> _EXTRACT_:

* * *

The Legal Case for Using Force to Prevent a Government from Employing Chemical Weapons to Commit Mass Atrocities

Calls for intervention in Syria have intensified in the wake of the recent sarin gas attack outside Damascus, which killed an estimated 1429 civilians, including 426 children. In response, both the US and France have declared their willingness to use force against the Assad regime. Yet even now, after nearly three years, 100,000 civilians killed, 1.8 million refugees, and the Assad regime’s repeated, deliberate use of conventional and chemical weapons against civilians, there appears to be widespread confusion about whether an intervention in Syria without UN Security Council authorization would be permissible. One commentator argued that any western attack would be an “illegal act of war”; another went so far as to assert that conventions prohibiting the “indiscriminate killing of civilians … don’t mean much unless the Security Council agrees to act.”

Does the Security Council have the last word on whether military intervention to protect Syrian civilians from another chemical weapons (CW) attack is legitimate? As the UK has consistently argued, the answer is, and must be, an emphatic no. Syria has exposed a fundamental structural flaw in the UN’s collective security apparatus, and it is wishful thinking to expect it to act now. To date, Russia has vetoed three separate resolutions aimed at holding the Assad regime accountable, and just this week blocked an effort by the UK on a fourth resolution. More to the point, Russia is openly complicit in the commission of these atrocities as it has bolstered the Assad regime at every turn, with diplomatic protection, advanced weaponry, and financial support. The international community cannot expect Security Council action on Syria as long as Vladimir Putin has a veto.

As we have previously argued here, here, and (more extensively) here, an international law doctrine has evolved to deal with precisely this scenario: the Responsibility to Protect, or R2P. R2P is a norm of international law that provides a means for the international community to prevent mass atrocity crimes occurring within the boundaries of a sovereign state. Although R2P primarily contemplates the use of force within the UN Security Council’s Chapter VII framework, it also recognizes that the prohibition of mass atrocity crimes—genocide, war crimes, and crimes against humanity—is jus cogens, or fundamental to the international system. When the international community has exhausted peaceful options, such as diplomacy and targeted sanctions, and the Security Council is deadlocked, R2P legitimizes the use of force as a last resort to protect civilians from mass atrocities.

* * *

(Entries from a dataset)
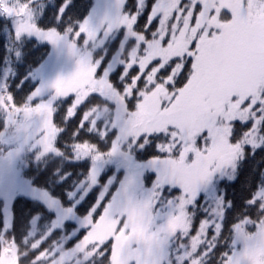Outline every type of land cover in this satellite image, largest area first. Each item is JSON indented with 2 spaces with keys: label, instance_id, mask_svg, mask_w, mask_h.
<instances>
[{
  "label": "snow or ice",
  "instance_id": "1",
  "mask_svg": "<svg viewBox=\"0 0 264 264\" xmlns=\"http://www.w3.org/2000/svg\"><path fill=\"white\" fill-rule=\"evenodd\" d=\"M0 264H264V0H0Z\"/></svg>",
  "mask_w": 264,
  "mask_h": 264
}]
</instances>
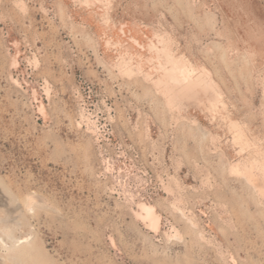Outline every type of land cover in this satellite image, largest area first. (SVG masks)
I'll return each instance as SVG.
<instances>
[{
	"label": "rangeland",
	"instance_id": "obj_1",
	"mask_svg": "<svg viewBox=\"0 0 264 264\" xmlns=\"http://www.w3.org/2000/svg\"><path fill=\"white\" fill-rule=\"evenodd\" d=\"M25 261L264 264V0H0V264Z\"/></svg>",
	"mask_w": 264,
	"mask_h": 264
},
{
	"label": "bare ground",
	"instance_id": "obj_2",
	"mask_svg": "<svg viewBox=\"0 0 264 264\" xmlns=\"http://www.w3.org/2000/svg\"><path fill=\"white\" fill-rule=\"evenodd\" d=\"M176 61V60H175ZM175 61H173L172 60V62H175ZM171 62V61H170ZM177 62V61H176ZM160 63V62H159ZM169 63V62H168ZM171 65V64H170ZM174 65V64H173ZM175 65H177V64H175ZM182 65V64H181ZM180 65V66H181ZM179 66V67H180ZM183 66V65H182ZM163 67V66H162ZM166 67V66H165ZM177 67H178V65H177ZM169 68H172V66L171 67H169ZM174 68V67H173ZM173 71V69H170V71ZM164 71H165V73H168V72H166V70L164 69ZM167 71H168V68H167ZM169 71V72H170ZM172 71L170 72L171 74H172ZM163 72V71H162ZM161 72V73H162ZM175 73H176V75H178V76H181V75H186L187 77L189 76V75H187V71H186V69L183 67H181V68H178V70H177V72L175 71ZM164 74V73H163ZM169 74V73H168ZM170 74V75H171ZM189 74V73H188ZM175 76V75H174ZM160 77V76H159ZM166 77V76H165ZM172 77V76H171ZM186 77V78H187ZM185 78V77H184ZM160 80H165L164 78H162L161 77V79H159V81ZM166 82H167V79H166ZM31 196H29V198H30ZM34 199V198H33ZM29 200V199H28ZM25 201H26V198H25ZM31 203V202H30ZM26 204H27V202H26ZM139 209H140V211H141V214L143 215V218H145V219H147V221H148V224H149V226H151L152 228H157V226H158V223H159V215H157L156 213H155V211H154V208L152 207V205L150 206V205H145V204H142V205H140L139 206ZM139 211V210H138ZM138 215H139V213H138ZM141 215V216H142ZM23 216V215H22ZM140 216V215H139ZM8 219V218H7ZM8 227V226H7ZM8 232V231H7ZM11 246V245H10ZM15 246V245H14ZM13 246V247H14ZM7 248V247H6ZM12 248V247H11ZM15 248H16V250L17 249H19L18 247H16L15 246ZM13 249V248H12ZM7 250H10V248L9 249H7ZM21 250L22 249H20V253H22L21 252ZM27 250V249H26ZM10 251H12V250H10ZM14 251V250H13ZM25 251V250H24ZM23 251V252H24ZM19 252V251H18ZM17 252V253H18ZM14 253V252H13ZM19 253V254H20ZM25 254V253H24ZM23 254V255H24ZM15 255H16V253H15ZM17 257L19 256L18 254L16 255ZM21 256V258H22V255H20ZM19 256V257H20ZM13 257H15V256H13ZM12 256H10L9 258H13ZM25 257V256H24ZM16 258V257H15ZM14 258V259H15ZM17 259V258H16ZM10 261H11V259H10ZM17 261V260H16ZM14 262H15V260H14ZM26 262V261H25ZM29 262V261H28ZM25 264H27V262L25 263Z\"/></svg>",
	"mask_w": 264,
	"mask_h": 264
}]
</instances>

* * *

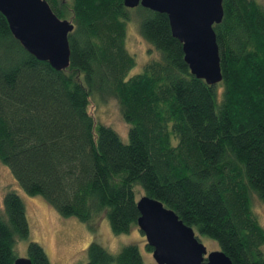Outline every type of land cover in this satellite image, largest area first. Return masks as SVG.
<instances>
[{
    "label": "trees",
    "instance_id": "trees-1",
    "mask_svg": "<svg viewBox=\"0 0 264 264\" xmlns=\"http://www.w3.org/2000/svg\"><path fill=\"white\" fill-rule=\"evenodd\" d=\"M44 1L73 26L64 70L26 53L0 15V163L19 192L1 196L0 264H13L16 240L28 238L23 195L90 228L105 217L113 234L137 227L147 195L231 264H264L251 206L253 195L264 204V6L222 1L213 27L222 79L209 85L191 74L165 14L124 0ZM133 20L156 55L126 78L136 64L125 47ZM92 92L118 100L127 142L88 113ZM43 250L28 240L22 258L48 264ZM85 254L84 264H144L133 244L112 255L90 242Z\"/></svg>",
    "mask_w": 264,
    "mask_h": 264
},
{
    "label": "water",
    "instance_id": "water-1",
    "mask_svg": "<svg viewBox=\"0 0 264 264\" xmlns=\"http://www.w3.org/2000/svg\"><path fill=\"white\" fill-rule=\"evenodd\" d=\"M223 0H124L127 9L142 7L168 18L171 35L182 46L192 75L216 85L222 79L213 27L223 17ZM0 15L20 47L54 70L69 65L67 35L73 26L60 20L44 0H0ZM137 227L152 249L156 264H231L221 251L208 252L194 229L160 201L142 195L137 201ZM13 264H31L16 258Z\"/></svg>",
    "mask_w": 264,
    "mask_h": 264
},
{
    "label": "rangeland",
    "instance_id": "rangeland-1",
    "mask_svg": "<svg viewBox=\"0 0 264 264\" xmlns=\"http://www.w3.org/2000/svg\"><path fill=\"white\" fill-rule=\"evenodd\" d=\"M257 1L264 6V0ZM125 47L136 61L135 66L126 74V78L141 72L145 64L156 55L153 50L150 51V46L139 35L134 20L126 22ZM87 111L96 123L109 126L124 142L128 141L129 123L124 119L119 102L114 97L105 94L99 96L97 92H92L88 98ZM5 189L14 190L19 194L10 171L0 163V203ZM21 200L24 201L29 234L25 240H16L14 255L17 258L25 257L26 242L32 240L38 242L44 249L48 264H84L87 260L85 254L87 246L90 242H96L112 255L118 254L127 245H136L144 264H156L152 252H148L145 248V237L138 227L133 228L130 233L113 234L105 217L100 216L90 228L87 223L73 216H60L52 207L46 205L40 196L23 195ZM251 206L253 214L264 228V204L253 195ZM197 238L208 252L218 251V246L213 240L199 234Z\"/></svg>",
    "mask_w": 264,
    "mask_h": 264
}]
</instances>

* * *

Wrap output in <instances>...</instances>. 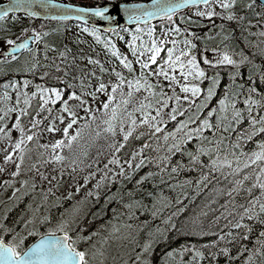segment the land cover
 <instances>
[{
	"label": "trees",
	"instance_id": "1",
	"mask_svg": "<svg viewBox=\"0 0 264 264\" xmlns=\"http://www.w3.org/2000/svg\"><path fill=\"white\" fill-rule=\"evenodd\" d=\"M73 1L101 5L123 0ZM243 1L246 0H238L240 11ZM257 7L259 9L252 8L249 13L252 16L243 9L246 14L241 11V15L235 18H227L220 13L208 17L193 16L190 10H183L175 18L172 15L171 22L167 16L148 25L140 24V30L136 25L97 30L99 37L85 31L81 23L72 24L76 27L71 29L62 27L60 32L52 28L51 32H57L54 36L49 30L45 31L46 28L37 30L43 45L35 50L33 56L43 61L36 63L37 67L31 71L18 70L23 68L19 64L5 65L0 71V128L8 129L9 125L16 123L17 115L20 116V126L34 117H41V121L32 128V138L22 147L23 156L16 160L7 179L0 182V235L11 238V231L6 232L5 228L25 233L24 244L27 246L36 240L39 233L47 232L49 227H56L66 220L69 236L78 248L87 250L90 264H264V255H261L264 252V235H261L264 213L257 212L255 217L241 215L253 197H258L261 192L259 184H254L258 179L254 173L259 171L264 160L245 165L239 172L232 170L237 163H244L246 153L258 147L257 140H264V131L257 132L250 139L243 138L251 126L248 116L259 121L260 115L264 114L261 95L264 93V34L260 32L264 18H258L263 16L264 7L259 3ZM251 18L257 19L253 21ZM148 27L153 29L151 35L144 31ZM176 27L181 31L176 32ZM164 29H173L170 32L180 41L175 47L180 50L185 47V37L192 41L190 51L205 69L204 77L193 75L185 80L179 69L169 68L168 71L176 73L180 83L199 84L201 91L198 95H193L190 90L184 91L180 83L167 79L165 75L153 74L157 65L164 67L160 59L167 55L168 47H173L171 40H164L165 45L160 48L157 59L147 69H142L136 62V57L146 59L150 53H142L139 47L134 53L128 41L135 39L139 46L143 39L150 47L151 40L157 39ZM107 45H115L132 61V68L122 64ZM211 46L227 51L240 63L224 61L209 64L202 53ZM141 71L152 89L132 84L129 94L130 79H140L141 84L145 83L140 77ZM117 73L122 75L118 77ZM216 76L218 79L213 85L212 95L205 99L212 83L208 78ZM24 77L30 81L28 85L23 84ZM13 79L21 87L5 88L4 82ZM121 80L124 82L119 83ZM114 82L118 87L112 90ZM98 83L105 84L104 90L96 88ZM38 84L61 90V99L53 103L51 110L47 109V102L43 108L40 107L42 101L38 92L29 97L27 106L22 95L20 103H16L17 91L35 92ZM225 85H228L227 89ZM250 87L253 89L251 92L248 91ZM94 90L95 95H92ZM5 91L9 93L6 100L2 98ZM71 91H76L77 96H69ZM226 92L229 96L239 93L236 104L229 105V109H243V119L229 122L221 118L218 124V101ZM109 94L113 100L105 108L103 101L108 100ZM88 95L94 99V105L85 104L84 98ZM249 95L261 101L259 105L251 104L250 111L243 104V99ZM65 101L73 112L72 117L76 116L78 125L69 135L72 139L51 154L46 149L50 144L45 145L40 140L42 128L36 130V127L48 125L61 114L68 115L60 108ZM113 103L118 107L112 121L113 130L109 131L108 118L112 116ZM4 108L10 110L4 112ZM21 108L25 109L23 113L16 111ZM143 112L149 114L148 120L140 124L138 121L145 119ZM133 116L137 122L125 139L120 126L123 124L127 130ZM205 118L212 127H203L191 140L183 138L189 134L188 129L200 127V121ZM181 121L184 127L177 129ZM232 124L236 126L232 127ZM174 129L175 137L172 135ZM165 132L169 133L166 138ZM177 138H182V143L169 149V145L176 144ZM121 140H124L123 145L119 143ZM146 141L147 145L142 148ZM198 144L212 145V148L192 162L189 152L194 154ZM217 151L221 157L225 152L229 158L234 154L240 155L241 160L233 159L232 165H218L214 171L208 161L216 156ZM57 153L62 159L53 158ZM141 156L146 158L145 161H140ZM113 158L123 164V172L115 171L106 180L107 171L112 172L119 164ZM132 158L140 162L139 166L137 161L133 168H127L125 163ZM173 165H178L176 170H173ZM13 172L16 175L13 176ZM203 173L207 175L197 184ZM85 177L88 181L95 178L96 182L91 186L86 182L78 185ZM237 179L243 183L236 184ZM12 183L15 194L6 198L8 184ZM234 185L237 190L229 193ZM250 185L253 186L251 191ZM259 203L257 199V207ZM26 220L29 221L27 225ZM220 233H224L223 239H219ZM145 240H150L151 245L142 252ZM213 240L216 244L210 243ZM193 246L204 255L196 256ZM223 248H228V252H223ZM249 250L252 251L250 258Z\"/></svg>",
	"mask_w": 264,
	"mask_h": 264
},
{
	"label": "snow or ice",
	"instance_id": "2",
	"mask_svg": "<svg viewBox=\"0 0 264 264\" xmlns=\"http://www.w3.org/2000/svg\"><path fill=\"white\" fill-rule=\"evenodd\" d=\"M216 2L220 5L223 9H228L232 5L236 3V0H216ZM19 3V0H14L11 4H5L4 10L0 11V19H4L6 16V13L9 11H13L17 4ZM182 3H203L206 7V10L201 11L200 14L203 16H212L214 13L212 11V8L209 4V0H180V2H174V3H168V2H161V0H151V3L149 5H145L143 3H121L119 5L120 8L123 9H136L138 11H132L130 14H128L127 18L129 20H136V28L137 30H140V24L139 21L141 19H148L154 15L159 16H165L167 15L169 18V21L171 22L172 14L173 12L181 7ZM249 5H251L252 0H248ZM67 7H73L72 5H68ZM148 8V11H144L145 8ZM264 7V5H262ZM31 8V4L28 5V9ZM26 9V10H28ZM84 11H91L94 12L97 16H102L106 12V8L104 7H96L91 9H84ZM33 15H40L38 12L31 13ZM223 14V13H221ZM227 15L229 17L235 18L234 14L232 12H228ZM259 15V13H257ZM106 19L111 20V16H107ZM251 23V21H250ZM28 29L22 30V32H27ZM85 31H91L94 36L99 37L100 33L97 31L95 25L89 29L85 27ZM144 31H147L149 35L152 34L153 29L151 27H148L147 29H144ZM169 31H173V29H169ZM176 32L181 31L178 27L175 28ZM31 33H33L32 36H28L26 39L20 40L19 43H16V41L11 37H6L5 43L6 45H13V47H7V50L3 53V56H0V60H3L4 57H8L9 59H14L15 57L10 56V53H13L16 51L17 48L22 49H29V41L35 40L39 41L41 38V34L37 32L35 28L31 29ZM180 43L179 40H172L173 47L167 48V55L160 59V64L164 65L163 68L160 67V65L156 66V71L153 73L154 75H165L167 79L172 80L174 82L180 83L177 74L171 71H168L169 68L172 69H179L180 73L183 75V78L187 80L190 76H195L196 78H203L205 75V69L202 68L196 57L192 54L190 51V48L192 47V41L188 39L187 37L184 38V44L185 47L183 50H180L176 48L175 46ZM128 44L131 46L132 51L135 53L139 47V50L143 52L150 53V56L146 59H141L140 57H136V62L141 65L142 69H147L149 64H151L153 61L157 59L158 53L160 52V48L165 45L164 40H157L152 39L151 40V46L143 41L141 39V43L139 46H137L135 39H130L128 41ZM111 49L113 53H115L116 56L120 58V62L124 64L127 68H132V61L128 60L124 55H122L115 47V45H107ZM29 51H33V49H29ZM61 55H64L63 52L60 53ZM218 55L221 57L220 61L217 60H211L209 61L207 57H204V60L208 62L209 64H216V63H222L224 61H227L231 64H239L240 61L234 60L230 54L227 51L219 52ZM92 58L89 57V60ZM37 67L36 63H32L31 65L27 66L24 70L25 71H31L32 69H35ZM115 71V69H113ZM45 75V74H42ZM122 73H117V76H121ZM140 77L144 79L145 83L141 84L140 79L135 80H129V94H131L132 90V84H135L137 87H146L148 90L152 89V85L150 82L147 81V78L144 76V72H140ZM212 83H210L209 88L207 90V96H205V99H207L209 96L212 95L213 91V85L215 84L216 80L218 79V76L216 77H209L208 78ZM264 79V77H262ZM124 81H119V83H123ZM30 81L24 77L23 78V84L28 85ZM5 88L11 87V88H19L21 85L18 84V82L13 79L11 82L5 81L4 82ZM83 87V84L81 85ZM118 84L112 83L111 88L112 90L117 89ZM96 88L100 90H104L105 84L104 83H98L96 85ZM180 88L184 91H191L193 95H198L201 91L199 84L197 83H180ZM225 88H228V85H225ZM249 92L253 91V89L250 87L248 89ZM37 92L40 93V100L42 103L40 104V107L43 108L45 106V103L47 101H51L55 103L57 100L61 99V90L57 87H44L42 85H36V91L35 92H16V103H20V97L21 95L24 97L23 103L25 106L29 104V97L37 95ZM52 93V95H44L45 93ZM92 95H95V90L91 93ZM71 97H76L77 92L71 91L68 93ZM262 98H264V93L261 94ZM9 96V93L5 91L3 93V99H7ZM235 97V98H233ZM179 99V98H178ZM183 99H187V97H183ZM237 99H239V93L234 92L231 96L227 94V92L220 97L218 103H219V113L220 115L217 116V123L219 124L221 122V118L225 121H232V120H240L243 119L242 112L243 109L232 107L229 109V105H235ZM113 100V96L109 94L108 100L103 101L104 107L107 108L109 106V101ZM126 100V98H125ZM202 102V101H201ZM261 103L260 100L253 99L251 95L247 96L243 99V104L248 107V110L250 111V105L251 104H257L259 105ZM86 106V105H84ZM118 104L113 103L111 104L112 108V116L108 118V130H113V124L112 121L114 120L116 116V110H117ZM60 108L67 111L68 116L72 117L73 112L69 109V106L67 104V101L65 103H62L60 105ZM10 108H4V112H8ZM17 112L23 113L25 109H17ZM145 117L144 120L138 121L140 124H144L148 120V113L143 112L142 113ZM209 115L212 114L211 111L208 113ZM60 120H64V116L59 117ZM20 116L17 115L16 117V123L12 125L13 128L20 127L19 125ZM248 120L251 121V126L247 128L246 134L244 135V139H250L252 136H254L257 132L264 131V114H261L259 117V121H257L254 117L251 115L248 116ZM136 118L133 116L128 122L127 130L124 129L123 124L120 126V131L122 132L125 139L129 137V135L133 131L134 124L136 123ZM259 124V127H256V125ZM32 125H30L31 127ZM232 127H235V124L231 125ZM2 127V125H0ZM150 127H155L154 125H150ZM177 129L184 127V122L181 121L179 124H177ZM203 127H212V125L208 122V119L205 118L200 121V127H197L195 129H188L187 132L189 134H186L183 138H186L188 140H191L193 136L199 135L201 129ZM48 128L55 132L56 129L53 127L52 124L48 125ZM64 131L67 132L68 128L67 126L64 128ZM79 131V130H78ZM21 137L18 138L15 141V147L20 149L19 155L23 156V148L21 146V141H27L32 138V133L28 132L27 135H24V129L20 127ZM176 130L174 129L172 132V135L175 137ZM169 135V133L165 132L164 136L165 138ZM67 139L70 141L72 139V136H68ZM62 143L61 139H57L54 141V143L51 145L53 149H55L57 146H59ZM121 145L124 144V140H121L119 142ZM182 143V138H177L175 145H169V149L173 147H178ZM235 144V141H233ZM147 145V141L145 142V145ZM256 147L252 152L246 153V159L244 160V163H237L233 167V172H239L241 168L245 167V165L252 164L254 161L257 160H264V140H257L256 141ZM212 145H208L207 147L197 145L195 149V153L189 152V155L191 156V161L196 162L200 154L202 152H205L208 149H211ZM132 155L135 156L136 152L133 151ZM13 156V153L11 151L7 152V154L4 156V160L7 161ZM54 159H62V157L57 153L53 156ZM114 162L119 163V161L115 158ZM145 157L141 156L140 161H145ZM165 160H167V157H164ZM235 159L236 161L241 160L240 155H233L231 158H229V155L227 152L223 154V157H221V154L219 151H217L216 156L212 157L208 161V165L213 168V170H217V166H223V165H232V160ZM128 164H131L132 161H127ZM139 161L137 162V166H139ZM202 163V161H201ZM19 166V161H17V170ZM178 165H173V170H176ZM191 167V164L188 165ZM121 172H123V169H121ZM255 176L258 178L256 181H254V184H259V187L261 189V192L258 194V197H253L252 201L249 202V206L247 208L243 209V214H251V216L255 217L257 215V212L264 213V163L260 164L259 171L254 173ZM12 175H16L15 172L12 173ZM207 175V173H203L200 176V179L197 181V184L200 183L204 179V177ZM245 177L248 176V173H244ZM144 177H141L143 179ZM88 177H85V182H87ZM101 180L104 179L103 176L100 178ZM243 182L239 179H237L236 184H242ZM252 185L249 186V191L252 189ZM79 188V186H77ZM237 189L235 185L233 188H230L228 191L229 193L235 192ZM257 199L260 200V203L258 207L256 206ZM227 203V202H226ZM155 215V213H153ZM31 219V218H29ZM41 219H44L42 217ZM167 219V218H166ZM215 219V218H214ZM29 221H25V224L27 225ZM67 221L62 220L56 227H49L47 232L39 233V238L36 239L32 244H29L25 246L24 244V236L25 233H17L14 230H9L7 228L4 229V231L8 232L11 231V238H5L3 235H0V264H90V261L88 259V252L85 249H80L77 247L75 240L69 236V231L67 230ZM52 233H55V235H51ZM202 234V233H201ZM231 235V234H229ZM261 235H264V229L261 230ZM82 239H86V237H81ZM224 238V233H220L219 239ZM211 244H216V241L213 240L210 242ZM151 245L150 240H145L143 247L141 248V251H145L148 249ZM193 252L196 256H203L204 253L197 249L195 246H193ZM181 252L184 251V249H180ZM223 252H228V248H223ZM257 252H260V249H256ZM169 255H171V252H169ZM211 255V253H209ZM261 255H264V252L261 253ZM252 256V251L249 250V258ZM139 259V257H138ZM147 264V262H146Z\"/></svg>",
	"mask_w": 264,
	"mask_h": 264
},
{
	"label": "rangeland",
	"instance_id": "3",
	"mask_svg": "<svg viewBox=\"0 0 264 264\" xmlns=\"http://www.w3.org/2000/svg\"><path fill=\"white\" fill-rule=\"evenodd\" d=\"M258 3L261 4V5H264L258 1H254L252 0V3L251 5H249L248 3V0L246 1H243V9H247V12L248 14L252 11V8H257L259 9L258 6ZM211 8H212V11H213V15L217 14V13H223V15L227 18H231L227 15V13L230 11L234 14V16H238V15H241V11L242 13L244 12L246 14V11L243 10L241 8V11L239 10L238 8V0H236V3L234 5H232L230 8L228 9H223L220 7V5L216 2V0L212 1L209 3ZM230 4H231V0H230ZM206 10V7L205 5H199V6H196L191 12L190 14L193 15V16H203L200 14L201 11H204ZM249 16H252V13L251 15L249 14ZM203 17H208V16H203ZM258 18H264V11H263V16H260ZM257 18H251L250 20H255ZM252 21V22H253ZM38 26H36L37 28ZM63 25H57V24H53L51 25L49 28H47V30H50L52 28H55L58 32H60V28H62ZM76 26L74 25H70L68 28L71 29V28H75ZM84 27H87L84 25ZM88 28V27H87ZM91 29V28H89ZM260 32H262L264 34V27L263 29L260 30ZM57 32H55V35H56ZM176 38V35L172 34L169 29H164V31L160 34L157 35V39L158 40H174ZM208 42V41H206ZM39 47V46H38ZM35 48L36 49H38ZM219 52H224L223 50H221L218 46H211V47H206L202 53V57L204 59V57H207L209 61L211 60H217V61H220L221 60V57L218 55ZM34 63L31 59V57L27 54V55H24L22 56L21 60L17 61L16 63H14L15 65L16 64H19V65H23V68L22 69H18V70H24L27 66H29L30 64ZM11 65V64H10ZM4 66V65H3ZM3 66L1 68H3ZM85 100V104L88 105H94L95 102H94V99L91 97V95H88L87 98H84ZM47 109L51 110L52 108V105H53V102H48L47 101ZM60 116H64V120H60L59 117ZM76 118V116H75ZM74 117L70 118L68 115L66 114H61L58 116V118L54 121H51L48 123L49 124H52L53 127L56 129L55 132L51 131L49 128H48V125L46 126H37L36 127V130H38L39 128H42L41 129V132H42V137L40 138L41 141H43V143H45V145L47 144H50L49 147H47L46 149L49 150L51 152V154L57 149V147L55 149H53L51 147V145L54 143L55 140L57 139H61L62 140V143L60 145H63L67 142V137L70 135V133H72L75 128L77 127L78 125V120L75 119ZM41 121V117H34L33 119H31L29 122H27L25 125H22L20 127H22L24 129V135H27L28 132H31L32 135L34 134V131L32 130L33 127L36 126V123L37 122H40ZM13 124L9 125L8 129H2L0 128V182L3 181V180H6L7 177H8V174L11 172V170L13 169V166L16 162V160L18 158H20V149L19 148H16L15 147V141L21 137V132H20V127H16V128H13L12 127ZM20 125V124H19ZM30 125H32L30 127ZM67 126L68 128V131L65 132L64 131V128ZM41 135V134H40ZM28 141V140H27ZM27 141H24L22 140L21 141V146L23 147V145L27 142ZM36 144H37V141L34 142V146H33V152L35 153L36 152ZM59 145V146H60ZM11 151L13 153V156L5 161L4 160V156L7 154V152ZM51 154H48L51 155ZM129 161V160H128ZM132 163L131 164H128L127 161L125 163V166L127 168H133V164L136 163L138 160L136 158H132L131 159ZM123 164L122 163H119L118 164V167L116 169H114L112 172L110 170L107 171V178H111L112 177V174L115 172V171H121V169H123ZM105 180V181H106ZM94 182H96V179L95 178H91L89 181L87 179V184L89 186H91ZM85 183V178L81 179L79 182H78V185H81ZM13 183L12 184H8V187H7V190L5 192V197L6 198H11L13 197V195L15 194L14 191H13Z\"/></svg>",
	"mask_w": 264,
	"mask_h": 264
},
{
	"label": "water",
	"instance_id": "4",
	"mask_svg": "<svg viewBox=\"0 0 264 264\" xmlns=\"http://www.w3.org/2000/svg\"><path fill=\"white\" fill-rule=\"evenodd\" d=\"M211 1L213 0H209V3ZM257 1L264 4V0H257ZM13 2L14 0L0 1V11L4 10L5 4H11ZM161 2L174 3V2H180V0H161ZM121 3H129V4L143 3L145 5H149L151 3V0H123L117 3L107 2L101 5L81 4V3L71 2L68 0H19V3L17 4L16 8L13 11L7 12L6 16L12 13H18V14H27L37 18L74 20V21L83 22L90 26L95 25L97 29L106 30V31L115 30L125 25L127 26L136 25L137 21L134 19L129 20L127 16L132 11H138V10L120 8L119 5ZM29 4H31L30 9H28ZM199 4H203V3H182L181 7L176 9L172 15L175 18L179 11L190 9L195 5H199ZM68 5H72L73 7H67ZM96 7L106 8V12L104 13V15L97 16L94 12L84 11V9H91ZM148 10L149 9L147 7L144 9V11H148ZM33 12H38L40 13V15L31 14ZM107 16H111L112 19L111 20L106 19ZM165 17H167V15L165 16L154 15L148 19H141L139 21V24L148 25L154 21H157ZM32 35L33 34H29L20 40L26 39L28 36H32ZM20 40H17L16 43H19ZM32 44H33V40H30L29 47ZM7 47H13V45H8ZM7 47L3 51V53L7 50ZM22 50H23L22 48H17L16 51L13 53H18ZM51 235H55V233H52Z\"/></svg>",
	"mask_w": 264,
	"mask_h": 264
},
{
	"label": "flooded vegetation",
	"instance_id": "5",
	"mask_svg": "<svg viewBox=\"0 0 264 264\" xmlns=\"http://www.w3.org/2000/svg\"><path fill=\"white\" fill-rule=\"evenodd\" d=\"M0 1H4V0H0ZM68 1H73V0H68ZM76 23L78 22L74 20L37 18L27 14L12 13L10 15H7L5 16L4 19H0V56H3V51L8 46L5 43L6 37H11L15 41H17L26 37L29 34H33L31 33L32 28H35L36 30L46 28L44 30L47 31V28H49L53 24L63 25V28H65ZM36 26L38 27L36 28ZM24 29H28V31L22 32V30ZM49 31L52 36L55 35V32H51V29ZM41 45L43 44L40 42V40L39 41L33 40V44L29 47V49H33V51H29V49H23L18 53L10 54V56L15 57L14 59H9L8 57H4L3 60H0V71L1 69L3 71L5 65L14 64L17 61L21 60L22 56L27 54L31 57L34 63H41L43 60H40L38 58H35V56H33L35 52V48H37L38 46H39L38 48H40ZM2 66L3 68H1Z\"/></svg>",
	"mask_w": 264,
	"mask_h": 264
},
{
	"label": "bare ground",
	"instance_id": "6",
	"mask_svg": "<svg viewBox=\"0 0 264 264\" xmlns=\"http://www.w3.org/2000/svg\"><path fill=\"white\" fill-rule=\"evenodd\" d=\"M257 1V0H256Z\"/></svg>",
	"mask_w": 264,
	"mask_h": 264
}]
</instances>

* * *

> _REQUIREMENTS_:
1. Answer these questions from the text on intervention in Syria:
(a) How many children were killed in the sarin gas attack outside Damascus?
(b) How many separate resolutions aimed at holding the Assad regime accountable has Russia vetoed to date?
(c) Which three crimes does the text list as mass atrocity crimes?
2. Rewrite the paragraph of the text on intervention in Syria that begins "Does the Security Council have the last word" as a short bulleted list that keeps its main facts.

> _TASK-BY-TASK ANSWERS_:
1.
(a) 426 children.
(b) Three.
(c) Genocide, war crimes, and crimes against humanity.

2.
- The Security Council does not have the last word on whether intervening to protect Syrian civilians from another chemical weapons attack is legitimate, as the UK has consistently argued.
- Syria has exposed a fundamental structural flaw in the UN's collective security apparatus.
- Russia has vetoed three resolutions aimed at holding the Assad regime accountable and this week blocked a UK effort on a fourth.
- Russia is openly complicit, backing the regime with diplomatic protection, advanced weaponry, and financial support.
- Security Council action on Syria cannot be expected while Vladimir Putin has a veto.